Material to process:
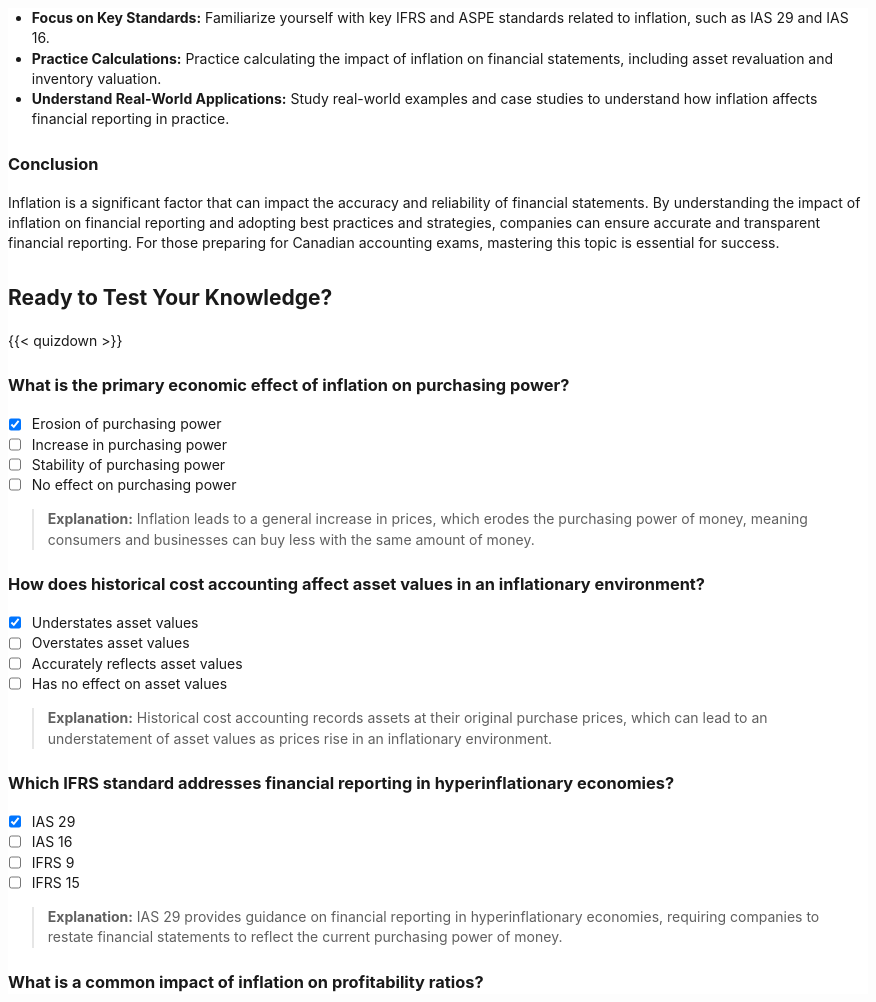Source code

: - **Focus on Key Standards:** Familiarize yourself with key IFRS and ASPE standards related to inflation, such as IAS 29 and IAS 16.
- **Practice Calculations:** Practice calculating the impact of inflation on financial statements, including asset revaluation and inventory valuation.
- **Understand Real-World Applications:** Study real-world examples and case studies to understand how inflation affects financial reporting in practice.

### Conclusion

Inflation is a significant factor that can impact the accuracy and reliability of financial statements. By understanding the impact of inflation on financial reporting and adopting best practices and strategies, companies can ensure accurate and transparent financial reporting. For those preparing for Canadian accounting exams, mastering this topic is essential for success.

## **Ready to Test Your Knowledge?**

{{< quizdown >}}

### What is the primary economic effect of inflation on purchasing power?

- [x] Erosion of purchasing power
- [ ] Increase in purchasing power
- [ ] Stability of purchasing power
- [ ] No effect on purchasing power

> **Explanation:** Inflation leads to a general increase in prices, which erodes the purchasing power of money, meaning consumers and businesses can buy less with the same amount of money.

### How does historical cost accounting affect asset values in an inflationary environment?

- [x] Understates asset values
- [ ] Overstates asset values
- [ ] Accurately reflects asset values
- [ ] Has no effect on asset values

> **Explanation:** Historical cost accounting records assets at their original purchase prices, which can lead to an understatement of asset values as prices rise in an inflationary environment.

### Which IFRS standard addresses financial reporting in hyperinflationary economies?

- [x] IAS 29
- [ ] IAS 16
- [ ] IFRS 9
- [ ] IFRS 15

> **Explanation:** IAS 29 provides guidance on financial reporting in hyperinflationary economies, requiring companies to restate financial statements to reflect the current purchasing power of money.

### What is a common impact of inflation on profitability ratios?

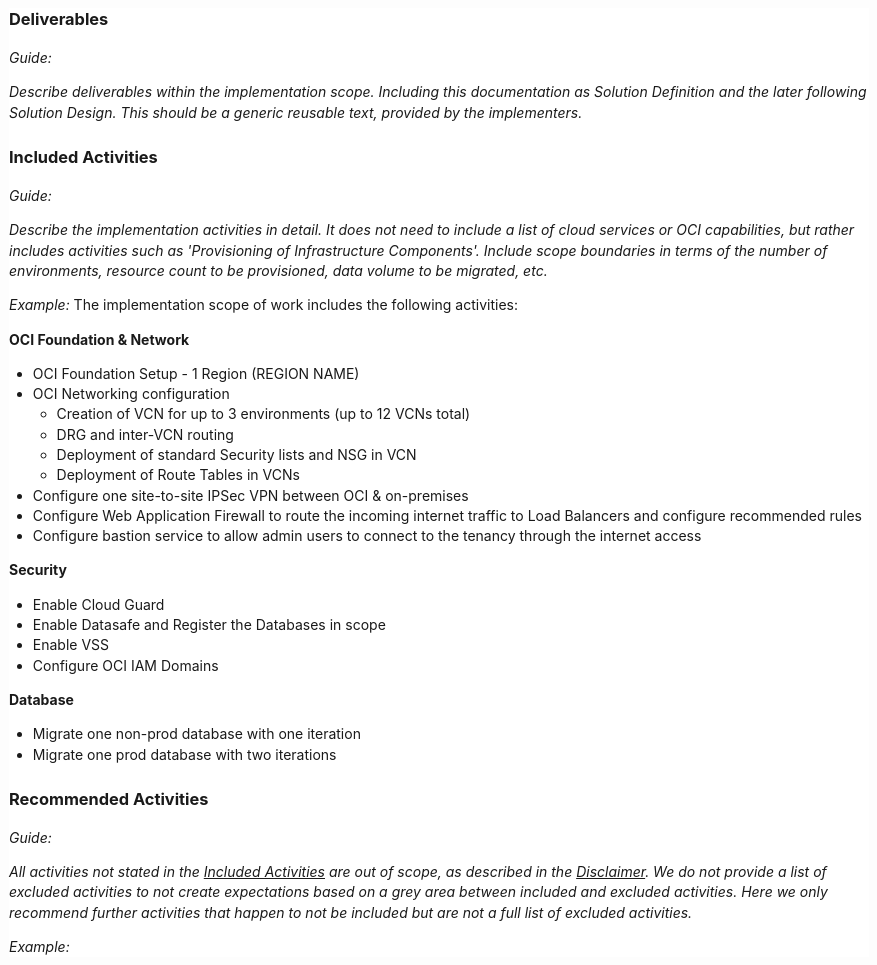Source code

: ### Deliverables

*Guide:*

*Describe deliverables within the implementation scope. Including this documentation as Solution Definition and the later following Solution Design. This should be a generic reusable text, provided by the implementers.*

### Included Activities

*Guide:*

*Describe the implementation activities in detail. It does not need to include a list of cloud services or OCI capabilities, but rather includes activities such as 'Provisioning of Infrastructure Components'. Include scope boundaries in terms of the number of environments, resource count to be provisioned, data volume to be migrated, etc.*

*Example:* The implementation scope of work includes the following activities:

**OCI Foundation & Network**

-   OCI Foundation Setup - 1 Region (REGION NAME)
-   OCI Networking configuration
    -   Creation of VCN for up to 3 environments (up to 12 VCNs total)
    -   DRG and inter-VCN routing
    -   Deployment of standard Security lists and NSG in VCN
    -   Deployment of Route Tables in VCNs
-   Configure one site-to-site IPSec VPN between OCI & on-premises
-   Configure Web Application Firewall to route the incoming internet traffic to Load Balancers and configure recommended rules
-   Configure bastion service to allow admin users to connect to the tenancy through the internet access

**Security**

-   Enable Cloud Guard
-   Enable Datasafe and Register the Databases in scope
-   Enable VSS
-   Configure OCI IAM Domains

**Database**

-   Migrate one non-prod database with one iteration
-   Migrate one prod database with two iterations

### Recommended Activities

*Guide:*

*All activities not stated in the [Included Activities](#included-activities) are out of scope, as described in the [Disclaimer](#disclaimer). We do not provide a list of excluded activities to not create expectations based on a grey area between included and excluded activities. Here we only recommend further activities that happen to not be included but are not a full list of excluded activities.*

*Example:*
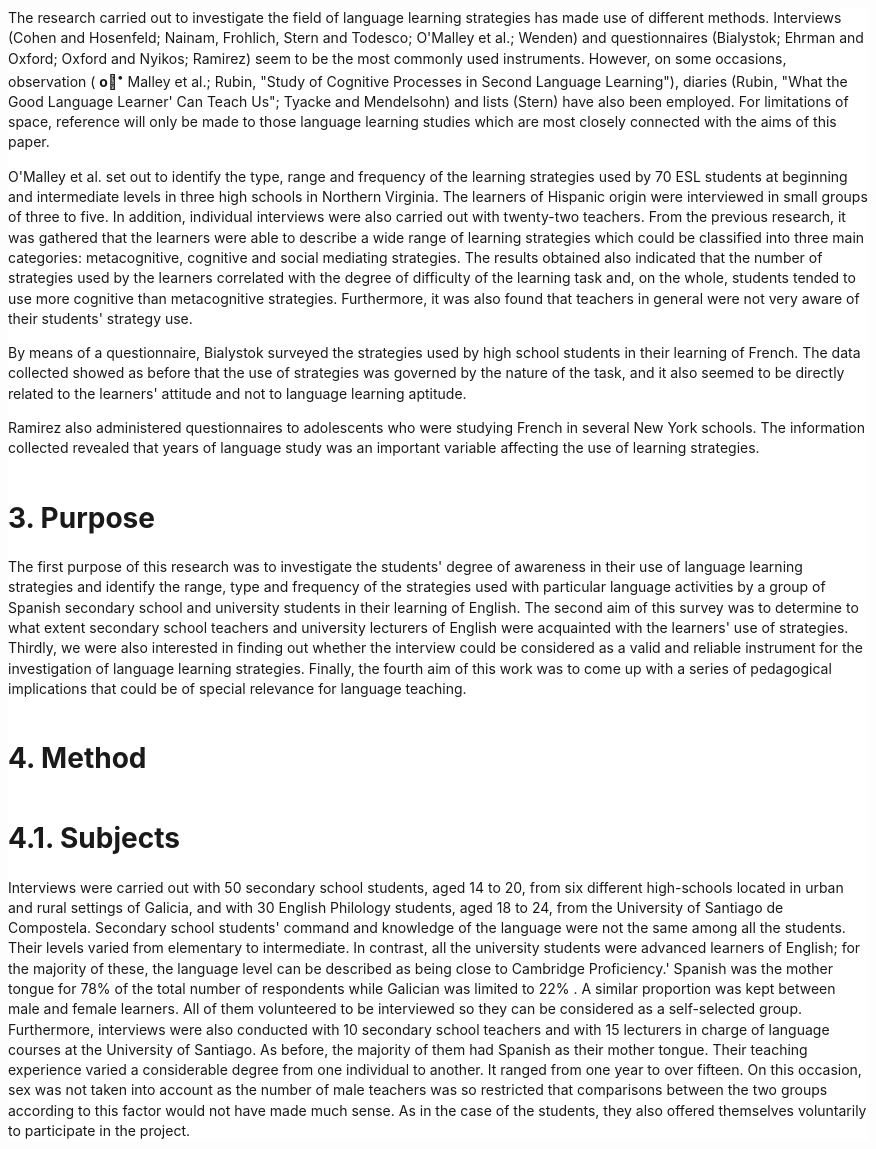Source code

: The research carried out to investigate the field of language learning strategies has made use of different methods. Interviews (Cohen and Hosenfeld; Nainam, Frohlich, Stern and Todesco; O'Malley et al.; Wenden) and questionnaires (Bialystok; Ehrman and Oxford; Oxford and Nyikos; Ramirez) seem to be the most commonly used instruments. However, on some occasions, observation ( $\mathbf { \vec { o } } ^ { \bullet }$ Malley et al.; Rubin, "Study of Cognitive Processes in Second Language Learning"), diaries (Rubin, "What the Good Language Learner' Can Teach Us"; Tyacke and Mendelsohn) and lists (Stern) have also been employed. For limitations of space, reference will only be made to those language learning studies which are most closely connected with the aims of this paper.

O'Malley et al. set out to identify the type, range and frequency of the learning strategies used by 70 ESL students at beginning and intermediate levels in three high schools in Northern Virginia. The learners of Hispanic origin were interviewed in small groups of three to five. In addition, individual interviews were also carried out with twenty-two teachers. From the previous research, it was gathered that the learners were able to describe a wide range of learning strategies which could be classified into three main categories: metacognitive, cognitive and social mediating strategies. The results obtained also indicated that the number of strategies used by the learners correlated with the degree of difficulty of the learning task and, on the whole, students tended to use more cognitive than metacognitive strategies. Furthermore, it was also found that teachers in general were not very aware of their students' strategy use.

By means of a questionnaire, Bialystok surveyed the strategies used by high school students in their learning of French. The data collected showed as before that the use of strategies was governed by the nature of the task, and it also seemed to be directly related to the learners' attitude and not to language learning aptitude.

Ramirez also administered questionnaires to adolescents who were studying French in several New York schools. The information collected revealed that years of language study was an important variable affecting the use of learning strategies.

# 3. Purpose

The first purpose of this research was to investigate the students' degree of awareness in their use of language learning strategies and identify the range, type and frequency of the strategies used with particular language activities by a group of Spanish secondary school and university students in their learning of English. The second aim of this survey was to determine to what extent secondary school teachers and university lecturers of English were acquainted with the learners' use of strategies. Thirdly, we were also interested in finding out whether the interview could be considered as a valid and reliable instrument for the investigation of language learning strategies. Finally, the fourth aim of this work was to come up with a series of pedagogical implications that could be of special relevance for language teaching.

# 4. Method

# 4.1. Subjects

Interviews were carried out with 50 secondary school students, aged 14 to 20, from six different high-schools located in urban and rural settings of Galicia, and with 30 English Philology students, aged 18 to 24, from the University of Santiago de Compostela. Secondary school students' command and knowledge of the language were not the same among all the students. Their levels varied from elementary to intermediate. In contrast, all the university students were advanced learners of English; for the majority of these, the language level can be described as being close to Cambridge Proficiency.' Spanish was the mother tongue for $7 8 \%$ of the total number of respondents while Galician was limited to $2 2 \%$ . A similar proportion was kept between male and female learners. All of them volunteered to be interviewed so they can be considered as a self-selected group. Furthermore, interviews were also conducted with 10 secondary school teachers and with 15 lecturers in charge of language courses at the University of Santiago. As before, the majority of them had Spanish as their mother tongue. Their teaching experience varied a considerable degree from one individual to another. It ranged from one year to over fifteen. On this occasion, sex was not taken into account as the number of male teachers was so restricted that comparisons between the two groups according to this factor would not have made much sense. As in the case of the students, they also offered themselves voluntarily to participate in the project.
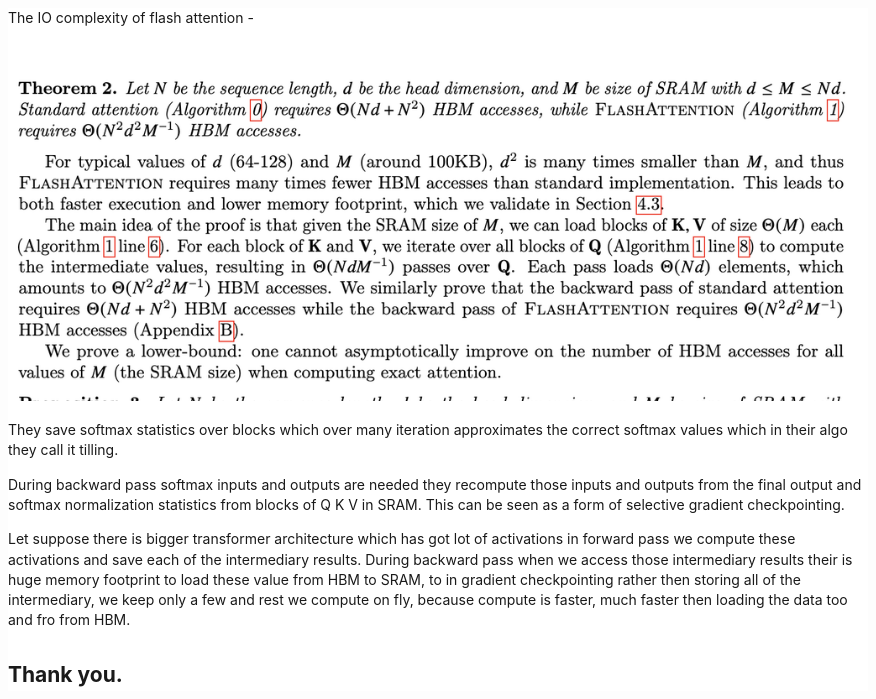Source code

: The IO complexity of flash attention -

</br>

![](images/flashattention_complexity.png)

They save softmax statistics over blocks which over many iteration approximates the correct softmax values which in their algo they call it tilling.

During backward pass softmax inputs and outputs are needed they recompute those inputs and outputs from the final output and softmax normalization statistics from blocks of Q K V in SRAM. This can be seen as a form of selective gradient checkpointing.

Let suppose there is bigger transformer architecture which has got lot of activations in forward pass we compute these activations and save each of the intermediary results.
During backward pass when we access those intermediary results their is huge memory footprint to load these value from HBM to SRAM, to in gradient checkpointing rather then storing all of the intermediary, we keep only a few and rest we compute on fly, because compute is faster, much faster then loading the data too and fro from HBM.

## Thank you.
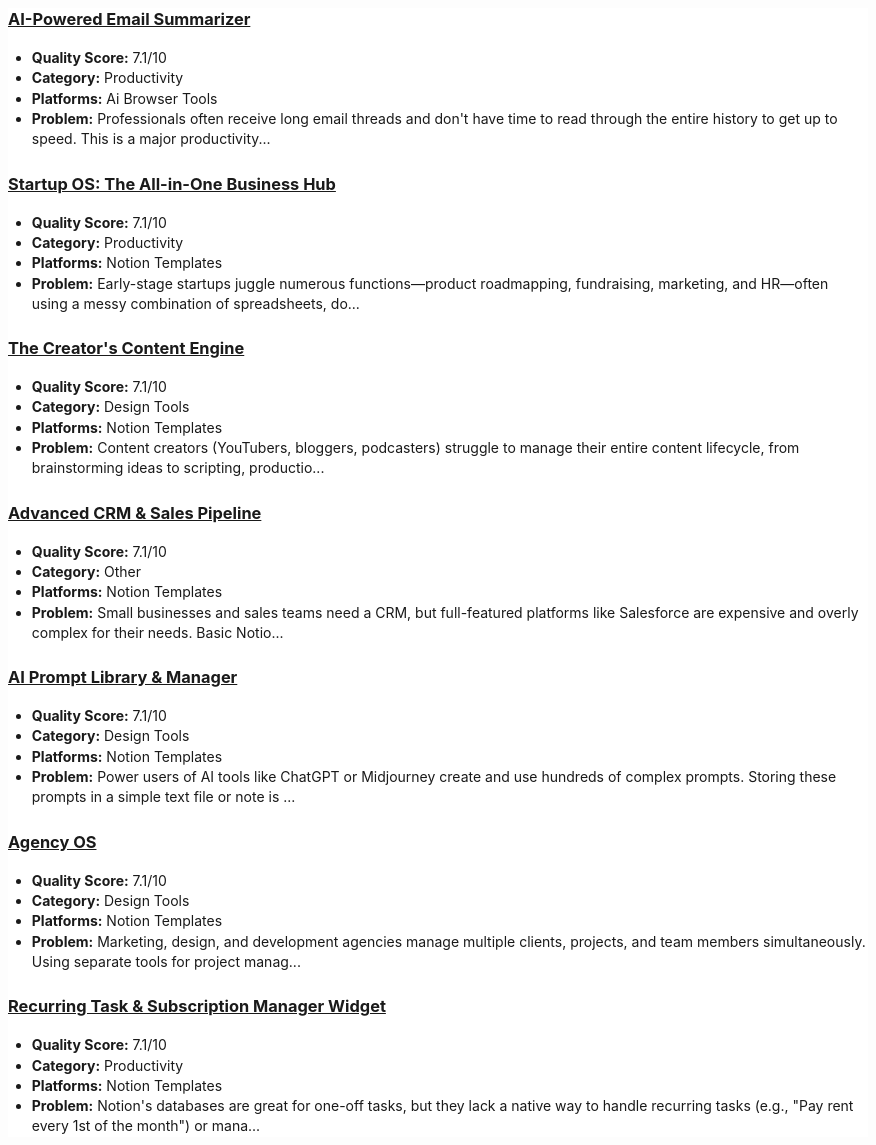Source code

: ### [AI-Powered Email Summarizer](../../productivity/ai-powered-email-summarizer/)
- **Quality Score:** 7.1/10
- **Category:** Productivity
- **Platforms:** Ai Browser Tools
- **Problem:** Professionals often receive long email threads and don't have time to read through the entire history to get up to speed. This is a major productivity...

### [Startup OS: The All-in-One Business Hub](../../productivity/startup-os-the-all-in-one-business-hub/)
- **Quality Score:** 7.1/10
- **Category:** Productivity
- **Platforms:** Notion Templates
- **Problem:** Early-stage startups juggle numerous functions—product roadmapping, fundraising, marketing, and HR—often using a messy combination of spreadsheets, do...

### [The Creator's Content Engine](../../design-tools/the-creators-content-engine/)
- **Quality Score:** 7.1/10
- **Category:** Design Tools
- **Platforms:** Notion Templates
- **Problem:** Content creators (YouTubers, bloggers, podcasters) struggle to manage their entire content lifecycle, from brainstorming ideas to scripting, productio...

### [Advanced CRM & Sales Pipeline](../../other/advanced-crm-sales-pipeline/)
- **Quality Score:** 7.1/10
- **Category:** Other
- **Platforms:** Notion Templates
- **Problem:** Small businesses and sales teams need a CRM, but full-featured platforms like Salesforce are expensive and overly complex for their needs. Basic Notio...

### [AI Prompt Library & Manager](../../design-tools/ai-prompt-library-manager/)
- **Quality Score:** 7.1/10
- **Category:** Design Tools
- **Platforms:** Notion Templates
- **Problem:** Power users of AI tools like ChatGPT or Midjourney create and use hundreds of complex prompts. Storing these prompts in a simple text file or note is ...

### [Agency OS](../../design-tools/agency-os/)
- **Quality Score:** 7.1/10
- **Category:** Design Tools
- **Platforms:** Notion Templates
- **Problem:** Marketing, design, and development agencies manage multiple clients, projects, and team members simultaneously. Using separate tools for project manag...

### [Recurring Task & Subscription Manager Widget](../../productivity/recurring-task-subscription-manager-widget/)
- **Quality Score:** 7.1/10
- **Category:** Productivity
- **Platforms:** Notion Templates
- **Problem:** Notion's databases are great for one-off tasks, but they lack a native way to handle recurring tasks (e.g., "Pay rent every 1st of the month") or mana...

Action item: Transcribe the lines of the records exactly, starting at the line that contains "## Thank you." and ending at the line that contains "- **Problem:** Content", both included. Leave the pictures out of your answer.

Response to this task:
## Thank you.
Source code

: ### [AI-Powered Email Summarizer](../../productivity/ai-powered-email-summarizer/)
- **Quality Score:** 7.1/10
- **Category:** Productivity
- **Platforms:** Ai Browser Tools
- **Problem:** Professionals often receive long email threads and don't have time to read through the entire history to get up to speed. This is a major productivity...

### [Startup OS: The All-in-One Business Hub](../../productivity/startup-os-the-all-in-one-business-hub/)
- **Quality Score:** 7.1/10
- **Category:** Productivity
- **Platforms:** Notion Templates
- **Problem:** Early-stage startups juggle numerous functions—product roadmapping, fundraising, marketing, and HR—often using a messy combination of spreadsheets, do...

### [The Creator's Content Engine](../../design-tools/the-creators-content-engine/)
- **Quality Score:** 7.1/10
- **Category:** Design Tools
- **Platforms:** Notion Templates
- **Problem:** Content creators (YouTubers, bloggers, podcasters) struggle to manage their entire content lifecycle, from brainstorming ideas to scripting, productio...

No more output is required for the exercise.